Calculate the annual precipitation timeseries from ERA5#
This notebook demonstrates how to retrieve, process, and plot the data displayed in the ERA Explorer
==> For further training materials, consider the Copernicus Climate Change Service (C3S) data tutorials
In this example we will be using earthkit to retrieve the data and standard Python packages to process and plot it.
import numpy as np
import pandas as pd
import matplotlib.pyplot as plt
from matplotlib.ticker import MultipleLocator
import earthkit.data
If you want to run this code yourself, make sure to get a CDS API key from the CDS website.
Following the guidance there, you’ll then need to set up your local .cdsapirc to be able to authenticate with the CDS and download data. Then, you will be able to customise the date ranges, variables, and much more!
This is the latitude/longitude that we will extract the nearest grid cell from. You can change these to plot different locations. You can see the currently used ones in the ERA Explorer URL. In this example we are plotting data at the gridpoint closest to Brussels, Belgium.
lat = 50.86
lng = 4.35
This is the variable we are getting from the ERA dataset, and the time period
variable = "total_precipitation"
date_range = ["1940-01-01", "2100-12-31"]

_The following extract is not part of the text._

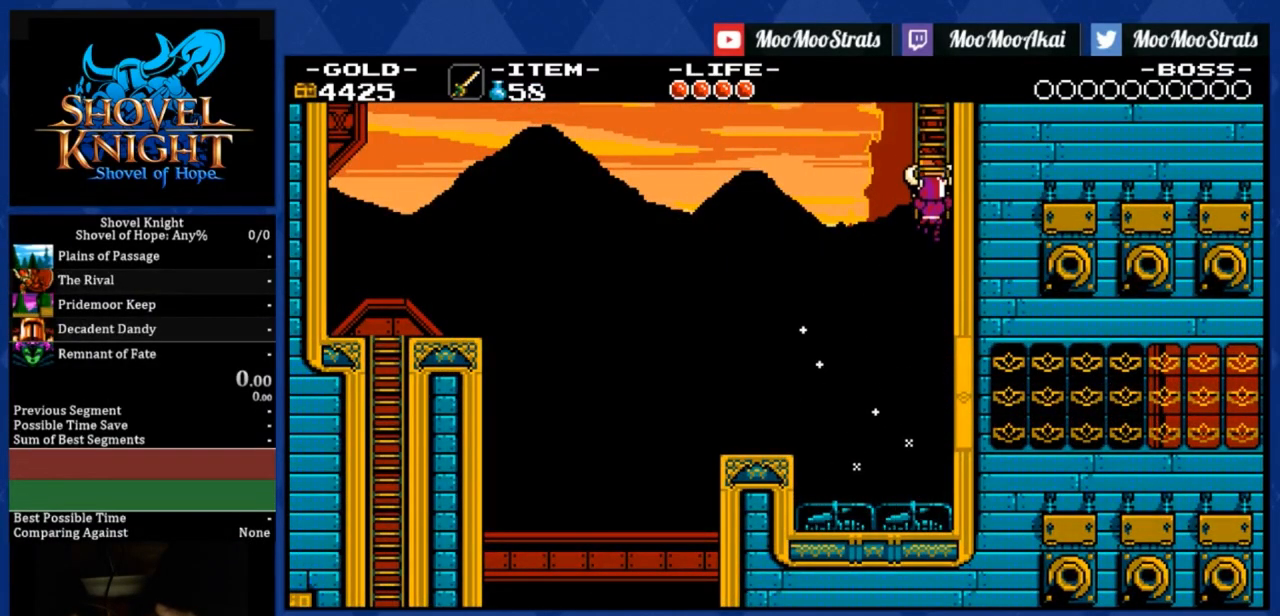
{"buttons": ["TRIANGLE", "DPAD_UP", "DPAD_LEFT"], "right_stick": "center", "events": [[50, "DPAD_RIGHT", "up"], [100, "DPAD_LEFT", "down"], [450, "TRIANGLE", "down"]]}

For convenience, we make a function to handle the data retrieval:
def retrieve_data(variable, date_range, lat, lng):
# Define the dataset and request parameters
dataset = "reanalysis-era5-single-levels-timeseries"
request = {
"variable": [
variable, # Variable to retrieve
],
"date": date_range, # Date range for the data
"location": {"longitude": lng, "latitude": lat}, # Location coordinates
"data_format": "netcdf" # Format of the retrieved data
}
# Use "earthkit" to retrieve the data
ekds = earthkit.data.from_source(
"cds", dataset, request
).to_xarray()
return ekds
Now let’s download the data!
data = retrieve_data(variable, date_range, lat, lng)
And let’s make some bespoke functions to process the data. Each one is described with a “””docstring”””
def truncate_data(var):
"""
Truncate the input dataset to include only complete years where the final hour
of December 31st is present in the dataset.
Args:
var (xarray.Dataset or xarray.DataArray): Input dataset containing a 'valid_time'
coordinate with datetime information.
Returns:
xarray.Dataset or xarray.DataArray: The truncated dataset containing data
only for complete years.
"""
# Create a range of the final hours of each year in the dataset
start_year = var.valid_time.dt.year.min().item()
end_year = var.valid_time.dt.year.max().item()
final_hours = pd.date_range(
f"{start_year}-12-31T23:00:00",
f"{end_year}-12-31T23:00:00",
freq="YE"
)
# Filter only the years where the final hour is in the dataset
valid_years = [
dt.year for dt in final_hours if dt in var.valid_time
]
# Select data for those years
var_truncated = var.sel(
valid_time=var.valid_time.dt.year.isin(valid_years)
)
return var_truncated
# Function to compute the annual mean precipitation time series
def precipAnnualTimeseries():
"""
Processes the annual timeseries of precipitation data.
This function reads precipitation data from a NetCDF file, removes data
for the incomplete current year, resamples the data to annual sums, and
converts the values to millimeters.
Returns:
tuple: A tuple containing two elements:
- years (numpy.ndarray): Years corresponding to the annual precip sums.
- values (numpy.ndarray): Annual precipitation sums in millimeters.
"""
data_tp_pt = data.tp
# Remove incomplete years
data_tp_pt_trun = truncate_data(data_tp_pt)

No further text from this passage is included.